*Problem to solve:* The line with "Figure 4. Effects" marks where to begin; print it and all lines after it in the material below exactly, skipping pictures.

*Data provided:*
>>>

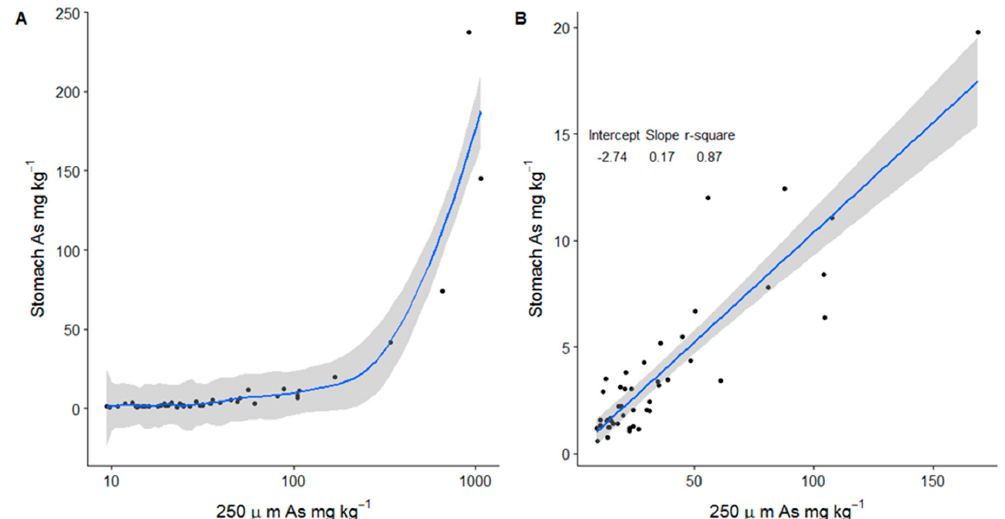
Figure 6. Relationship between total As in the <250 µm fraction and the bioaccessible stomach phase As. ( A ) full range of total As with Loess fit line, ( B ) total As <200 mg·kg − 1 with linear regression fit line. Grey region indicates standard error on the fit.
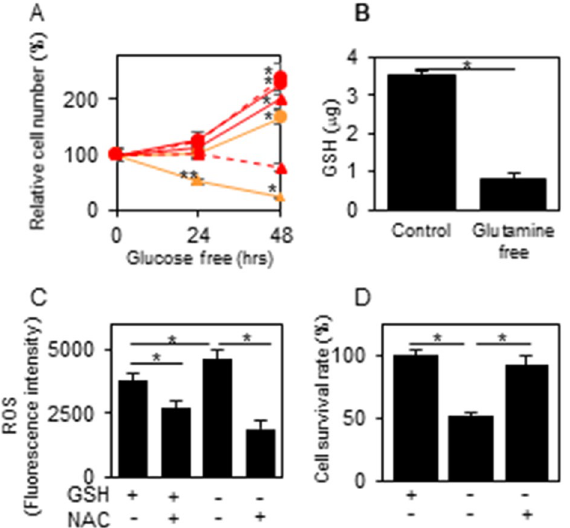
Figure 4. Effects of glutamine depletion on cell survival in XTC.UC1, TPC1 and TPC1 ρ0 cells ( A ), and on GSH and ROS productions and cell survival in XTC.UC1 cells treated with/without NAC ( B – D ). GSH and ROS measurements and cell number measurements were performed as described in the “Materials and methods”; briefly, the cells were cultured in glutamine-containing or free medium for 48 h in ( B ), and in glutamine- containing or free medium with/without 4 mM NAC for 48 h in ( C , D ). In ( A ): red circles with solid lines, TPC1/ glutamine (+); red triangles with solid lines, TPC1/ glutamine free; red circles with broken lines, TPC1 ρ0 cells/ glutamine (+); red triangles with broken lines, TPC1 ρ0 cells/ glutamine free; yellow circles, XTC.UC1/ glutamine (+); yellow triangles, XTC.UC1/ glutamine free. Data are presented as means ± SE. In ( A ): * and **, p < 0.01 and 0.05, respectively, vs. 0 h; in ( B – D ): *, p <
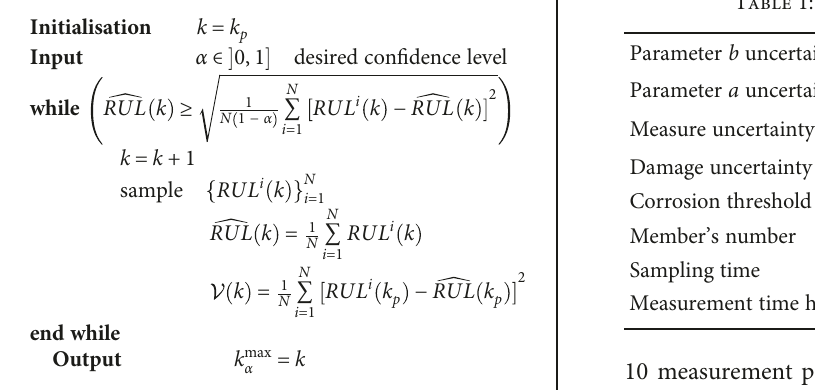
Table 1: Constants and simulation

<<<

*The completed task:*
Figure 4. Effects of glutamine depletion on cell survival in XTC.UC1, TPC1 and TPC1 ρ0 cells ( A ), and on GSH and ROS productions and cell survival in XTC.UC1 cells treated with/without NAC ( B – D ). GSH and ROS measurements and cell number measurements were performed as described in the “Materials and methods”; briefly, the cells were cultured in glutamine-containing or free medium for 48 h in ( B ), and in glutamine- containing or free medium with/without 4 mM NAC for 48 h in ( C , D ). In ( A ): red circles with solid lines, TPC1/ glutamine (+); red triangles with solid lines, TPC1/ glutamine free; red circles with broken lines, TPC1 ρ0 cells/ glutamine (+); red triangles with broken lines, TPC1 ρ0 cells/ glutamine free; yellow circles, XTC.UC1/ glutamine (+); yellow triangles, XTC.UC1/ glutamine free. Data are presented as means ± SE. In ( A ): * and **, p < 0.01 and 0.05, respectively, vs. 0 h; in ( B – D ): *, p <
Table 1: Constants and simulation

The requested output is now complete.